When Marcel Labelle decided to chart a new career course building birch bark canoes 13 years ago, it was a journey that would help him reconnect with his Indigenous heritage while taking his craft to universities across Ontario, which has brought him to the University of Ottawa this winter to lead a hands-on canoe-building project.

Growing up in Mattawa, Ont. with Métis and Algonquin roots, he learned from a young age how to make a living from the forest. Labelle was a trapper until his fur products stopped selling in the early 1990s. 

"When you lose trapping, you lose who you are. You lose your culture," he said.

birch bark canoe

A birch bark canoe crafted by Marcel Labelle has more than 200 metres of spruce tree roots wound throughout the wood to hold everything together. (Hallie Cotnam/CBC)

"I did what society told me — I fully assimilated. I forgot about the forest, I forgot about my background, I moved to southern Ontario, I cut my hair and I got an office job. But I was not an office guy."

Labelle left his office job and discovered a newfound passion for building. He built wigwams — domed shelters made of wood used for ceremonies — and harvested enough wood one fall to make a 1.5 m canoe in time for spring.

He has been recognized as a senior artist by the Ontario Arts Council since 2008. When he isn't teaching how to build canoes at Laurentian University's School of Architecture in Sudbury, Labelle holds workshops on campuses across Ontario.

canoe building workshop

Award-winning Métis artist and builder Marcel Labelle teaches a group of students about canoe-building at the University of Ottawa. (Hallie Cotnam/CBC)

'We're building a community here'

For the past three weeks, students and faculty at the University of Ottawa have been learning how to build a birch bark canoe from start to finish under Labelle's guidance. 

Keen learners have been cutting and cleaning the wood, building its "ribs" and wrapping more than 200 metres of spruce roots through the wood to hold everything together.

yurissa varela canoe building

Yurissa Varela, a student at the University of Ottawa, diligently works on the frame of a birch bark canoe. (Hallie Cotnam/CBC)

"We're building a community here, not just a canoe," Labelle said. 
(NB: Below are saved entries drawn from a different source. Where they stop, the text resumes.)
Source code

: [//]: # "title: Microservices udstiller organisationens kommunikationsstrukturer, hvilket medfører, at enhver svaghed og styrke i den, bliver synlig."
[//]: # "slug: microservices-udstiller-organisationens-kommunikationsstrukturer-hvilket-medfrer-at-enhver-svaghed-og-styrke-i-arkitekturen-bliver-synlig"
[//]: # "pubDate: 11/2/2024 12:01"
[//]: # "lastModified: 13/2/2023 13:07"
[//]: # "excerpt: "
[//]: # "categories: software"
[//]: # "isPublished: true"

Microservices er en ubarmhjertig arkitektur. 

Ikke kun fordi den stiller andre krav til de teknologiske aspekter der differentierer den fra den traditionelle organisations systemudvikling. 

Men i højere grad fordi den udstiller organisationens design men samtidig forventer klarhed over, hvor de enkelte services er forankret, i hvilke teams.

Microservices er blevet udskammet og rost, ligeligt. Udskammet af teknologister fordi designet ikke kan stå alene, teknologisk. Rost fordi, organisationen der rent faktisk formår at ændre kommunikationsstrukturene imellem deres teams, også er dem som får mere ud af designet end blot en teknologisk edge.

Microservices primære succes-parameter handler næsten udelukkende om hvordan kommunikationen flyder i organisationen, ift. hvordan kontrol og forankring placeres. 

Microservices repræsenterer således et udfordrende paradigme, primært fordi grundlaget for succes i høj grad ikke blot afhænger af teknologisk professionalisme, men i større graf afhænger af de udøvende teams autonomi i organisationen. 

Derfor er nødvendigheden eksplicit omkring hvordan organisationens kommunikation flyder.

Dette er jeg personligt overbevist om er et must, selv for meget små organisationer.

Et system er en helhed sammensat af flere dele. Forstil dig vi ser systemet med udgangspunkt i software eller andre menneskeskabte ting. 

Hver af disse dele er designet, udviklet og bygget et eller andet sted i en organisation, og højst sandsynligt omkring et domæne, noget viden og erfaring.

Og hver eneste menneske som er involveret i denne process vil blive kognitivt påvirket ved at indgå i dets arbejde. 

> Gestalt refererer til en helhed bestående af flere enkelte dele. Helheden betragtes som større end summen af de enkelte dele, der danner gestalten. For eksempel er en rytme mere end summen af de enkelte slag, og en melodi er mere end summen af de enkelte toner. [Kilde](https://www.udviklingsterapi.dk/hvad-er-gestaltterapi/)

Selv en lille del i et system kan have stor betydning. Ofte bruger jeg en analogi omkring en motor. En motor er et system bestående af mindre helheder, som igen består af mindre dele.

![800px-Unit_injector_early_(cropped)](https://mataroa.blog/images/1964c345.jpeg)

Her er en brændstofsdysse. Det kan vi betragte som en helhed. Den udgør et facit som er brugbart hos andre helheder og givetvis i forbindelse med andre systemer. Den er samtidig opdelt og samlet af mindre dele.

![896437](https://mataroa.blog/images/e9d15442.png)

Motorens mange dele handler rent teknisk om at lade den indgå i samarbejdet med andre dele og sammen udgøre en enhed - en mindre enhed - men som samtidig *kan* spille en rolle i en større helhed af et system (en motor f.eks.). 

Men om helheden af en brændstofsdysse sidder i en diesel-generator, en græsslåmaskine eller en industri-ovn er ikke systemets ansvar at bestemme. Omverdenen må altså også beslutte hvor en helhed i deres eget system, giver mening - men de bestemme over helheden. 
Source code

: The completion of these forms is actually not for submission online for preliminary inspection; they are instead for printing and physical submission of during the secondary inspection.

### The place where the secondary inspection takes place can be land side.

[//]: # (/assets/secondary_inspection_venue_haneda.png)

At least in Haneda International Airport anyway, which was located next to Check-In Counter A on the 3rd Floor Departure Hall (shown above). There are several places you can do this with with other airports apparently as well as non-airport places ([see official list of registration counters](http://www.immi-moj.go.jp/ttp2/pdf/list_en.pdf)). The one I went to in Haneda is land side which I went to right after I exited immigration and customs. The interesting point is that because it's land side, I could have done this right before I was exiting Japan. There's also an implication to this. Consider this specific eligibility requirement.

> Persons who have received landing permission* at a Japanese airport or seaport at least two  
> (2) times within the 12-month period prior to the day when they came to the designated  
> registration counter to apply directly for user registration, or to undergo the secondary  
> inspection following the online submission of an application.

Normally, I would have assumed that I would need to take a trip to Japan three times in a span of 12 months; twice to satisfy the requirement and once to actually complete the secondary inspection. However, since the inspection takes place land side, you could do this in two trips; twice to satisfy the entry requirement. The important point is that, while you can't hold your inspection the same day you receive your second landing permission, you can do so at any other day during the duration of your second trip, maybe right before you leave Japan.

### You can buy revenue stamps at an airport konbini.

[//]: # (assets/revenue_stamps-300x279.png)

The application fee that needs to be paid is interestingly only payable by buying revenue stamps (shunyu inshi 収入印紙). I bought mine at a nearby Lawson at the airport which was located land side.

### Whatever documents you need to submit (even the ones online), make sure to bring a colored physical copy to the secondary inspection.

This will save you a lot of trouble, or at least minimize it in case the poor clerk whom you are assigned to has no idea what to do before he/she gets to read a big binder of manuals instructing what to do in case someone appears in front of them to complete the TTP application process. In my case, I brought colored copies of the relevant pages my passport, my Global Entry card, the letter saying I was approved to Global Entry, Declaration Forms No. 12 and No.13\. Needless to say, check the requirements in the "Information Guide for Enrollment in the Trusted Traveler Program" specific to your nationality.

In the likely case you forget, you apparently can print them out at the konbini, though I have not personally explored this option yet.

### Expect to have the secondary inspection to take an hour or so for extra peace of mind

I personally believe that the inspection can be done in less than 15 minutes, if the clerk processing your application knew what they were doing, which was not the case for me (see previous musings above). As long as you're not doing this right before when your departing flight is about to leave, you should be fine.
Student Yurissa Varela said the canoe sitting in the University Centre lounge caught her eye one day, and she has been coming back to the workshop almost every day since. 

"My family came here as refugees from Honduras, and my great-grandfather was Mayan, but I was never raised in the culture," she said. 

"In some way, this is kind of reconnecting me to my own roots."

The canoe-building project at the University of Ottawa will run every weekday until March 24.